Juneteenth / The Maafa

Here it is . . . . BAM!

When I was a child, 4 July was more or less just another day. Oh sure, Dad would break out the grill and we might have a picnic or something, but the emotion was reserved for a time a few weeks earlier on the calendar. When my Dad first told me about Juneteenth - the celebration that commemorates the announcement of the Emancipation Proclamation to the Africans enslaved in Texas - he first described it as: "that was the only day of the year your Mother and I could go to the amusement park in Tulsa when we were kids."

One day.

A year.

To a child, that was traumatic.

It was only later that I learned the larger story behind the celebration, but whenever anyone tells you that "slavery ended back in 1865", you should remind them that until 1964, most Southern states felt completely comfortable with implementing enforced segregation between the races - down to the level of ensuring that when highways got built, they ensured they were routed through black neighborhoods and around white neighborhoods (this example actually holds true for every city in the country with a significant Black population - every wondered why the route North from downtown Chicago is a winding trail, while the path South is ruler straight, six-lanes wide in each direction?).

But today - with the onset of yet another "immigration debate" - I wanted to ask myself if slavery was truly ended with the passage of the 13th, 14th and 15th amendments to the Constitution (patently not true as we required the 1964 and 1965 Acts for Civil Rights and Voting Rights), so here is the question before us: what is the difference between the Constitution's declaration of non-persons and our modern day declaration of "illegal aliens"?

Truthfully, I cannot see any difference.
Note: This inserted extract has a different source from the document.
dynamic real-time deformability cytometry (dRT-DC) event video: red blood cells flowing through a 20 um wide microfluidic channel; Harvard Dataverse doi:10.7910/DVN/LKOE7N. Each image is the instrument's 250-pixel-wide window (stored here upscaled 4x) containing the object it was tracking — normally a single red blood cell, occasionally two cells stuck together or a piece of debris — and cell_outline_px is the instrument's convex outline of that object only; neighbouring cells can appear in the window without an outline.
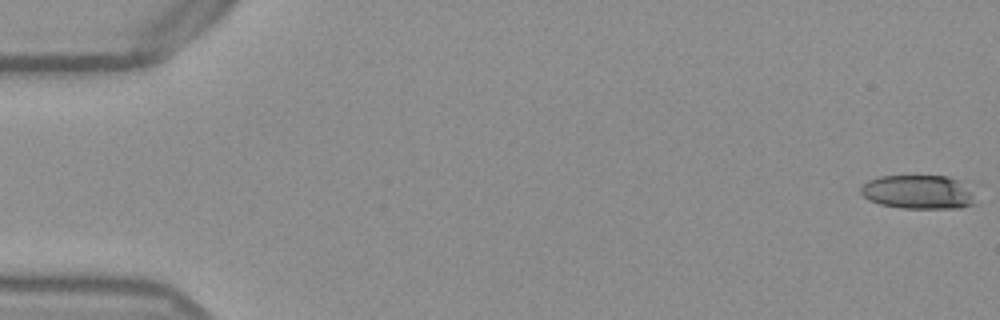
{"species": "Egyptian fruit bat (a non-hibernating species)", "species_latin": "Rousettus aegyptiacus", "temperature_condition": "warm", "stored_images_in_passage": 51, "segment_of_instrument_passage": [1, 2], "camera_frame_rate_fps": 3000, "um_per_image_px": 0.085, "frame": {"image": 1, "passage_image": 1, "time_ms": 0.0, "image_size_px": [1000, 320], "cell_outline_px": [[980, 184], [976, 204], [960, 208], [900, 208], [880, 204], [868, 200], [860, 192], [860, 188], [868, 180], [880, 176], [948, 176], [972, 180]], "centroid_in_image_um": [78.33, 16.3], "position_along_channel_um": 6.7, "area_um2": 24.28}}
Yes, at the micro-level Africans were captured and then sold into slavery, transported to the other side of the world and then forced to live and work as slaves in perpetuity. That is a key difference and yes, this country has successfully made the step to a point where chattel slavery no longer exists.

But I speak of the macro level and here the similarities between what happened then and what is happening now are striking:

  • First, placement into a legal vacuum, a separate class of sub-humans.
  • Second, accusations that these "others" will corrupt the "purity" of this democracy.
  • Third, dangerous ingress into the country - before over oceans and now over deserts - where those who die during the journey are discarded as though they were trash.
  • Fourth, burdened by a proclamation that the "slave" or the "illegal alien" owes a debt to those who brought them here in bondage.
  • Fifth, described as necessary for the nation as "they do jobs that citizens will not do".
I imagine that if I sat here, I could easily double this list; furthermore, if I had the time I am sure I could produce a book-length study that parallels these two groups, but the purpose here today is to ask this: why do we continually allow ourselves to fall into these traps of fearing some mysterious other?

Finally, let me turn to The Maafa. This is a kiswahili word for "disaster" and it provides us with our own words to tell our own story. If we begin to tell our own story - to ourselves, to our children - we can begin to take control of our past, our present and our future.